[Reading passage — start]

DNA methylation-mediated epigenetic regulation of oncogenic RPS2 as a novel therapeutic target and biomarker in hepatocellular carcinoma

Ribosomal Protein S2 (RPS2) has emerged as a potential prognostic biomarker due to its involvement in key cellular processes and its altered expression pattern in certain types of cancer. However, its role in hepatocellular carcinoma (HCC) has yet to be investigated. Herein, we analyzed RPS2 mRNA expression and promoter methylation in HCC patient samples and HepG2 cells. Subsequently, loss-of-function experiments were conducted to determine the function of RPS2 in HCC cells in vitro. Our results revealed that RPS2 mRNA expression is significantly elevated, and its promoter is hypomethylated in HCC patient samples compared to controls. In addition, 5-Azacytidine treatment in HepG2 cells decreased RPS2 promoter methylation level and increased its mRNA expression. RPS2 knockdown in HepG2 cells suppressed cell proliferation and promoted apoptosis. Functional pathway analysis of genes positively and negatively associated with RPS2 expression in HCC showed enrichment in ribosomal biogenesis, translation machinery, cell cycle regulation, and DNA processing. Furthermore, utilizing drug-protein 3D docking, we found that doxorubicin, sorafenib, and 5-Fluorouracil, showed high affinity to the active sites of RPS2, and in vitro treatment with these drugs reduced RPS2 expression. For the first time, we report on DNA methylation-mediated epigenetic regulation of RPS2 and its oncogenic role in HCC. Our findings suggest that RPS2 plays a significant role in the development and progression of HCC, hence its potential prognostic and therapeutic utility. Moreover, as epigenetic changes happen early in cancer development, RPS2 may serve as a potential biomarker for tumor progression.

[Reading passage — finish]

Answer these questions from the abstract on RPS2 in liver cancer:
1. Which treatment lowered RPS2 promoter methylation in HepG2 cells?
2. What two effects did RPS2 knockdown have in HepG2 cells?
3. Which three drugs showed high affinity to the active sites of RPS2 in docking?
The entries that come next are separate material, unrelated to the abstract on RPS2 in liver cancer.

[Stored data — start]

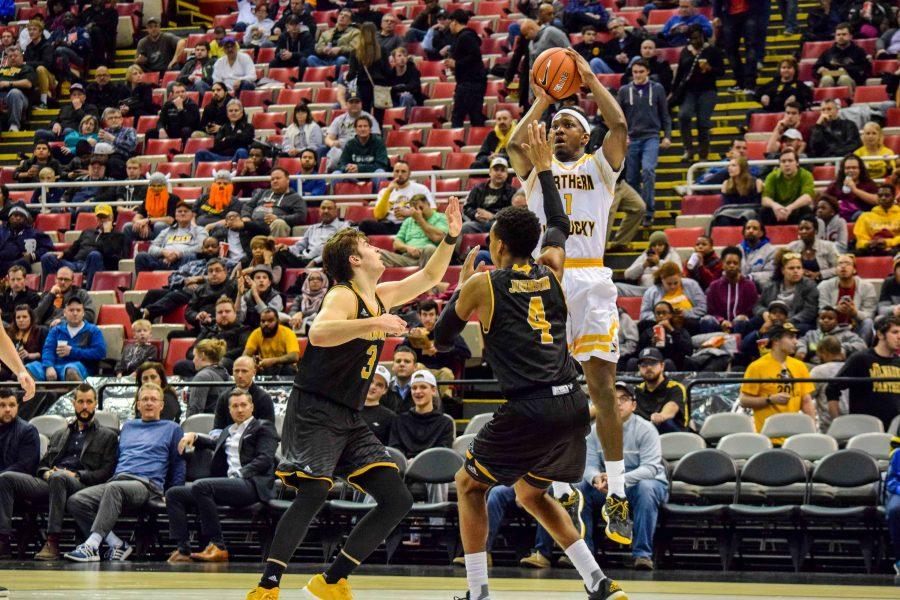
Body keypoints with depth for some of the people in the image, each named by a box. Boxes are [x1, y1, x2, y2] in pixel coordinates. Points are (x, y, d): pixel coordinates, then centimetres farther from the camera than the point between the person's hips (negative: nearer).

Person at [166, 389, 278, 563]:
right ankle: (183, 550, -17)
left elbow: (264, 459, -4)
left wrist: (239, 474, -16)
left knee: (201, 485, -32)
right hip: (228, 484, 8)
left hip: (250, 484, -8)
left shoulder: (263, 427, 9)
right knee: (173, 494, -4)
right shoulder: (228, 432, 31)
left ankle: (218, 547, -29)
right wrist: (193, 436, 20)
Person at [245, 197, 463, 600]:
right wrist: (372, 324, -39)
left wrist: (451, 238, 17)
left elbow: (429, 277, 28)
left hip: (350, 418, 9)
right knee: (313, 493, -25)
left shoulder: (379, 298, 14)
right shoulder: (344, 296, -12)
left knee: (397, 500, 1)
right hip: (314, 411, -9)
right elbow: (318, 333, -33)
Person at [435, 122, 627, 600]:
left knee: (470, 485, 17)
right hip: (571, 404, 6)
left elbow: (441, 339, 15)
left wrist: (461, 288, 28)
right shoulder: (551, 271, 12)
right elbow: (558, 225, 34)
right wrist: (545, 169, 39)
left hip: (528, 409, -6)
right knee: (530, 493, 25)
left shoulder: (481, 286, 0)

[Stored data — finish]

■ Output for this exercise
1. 5-Azacytidine
2. It suppressed cell proliferation and promoted apoptosis.
3. Doxorubicin, sorafenib, and 5-Fluorouracil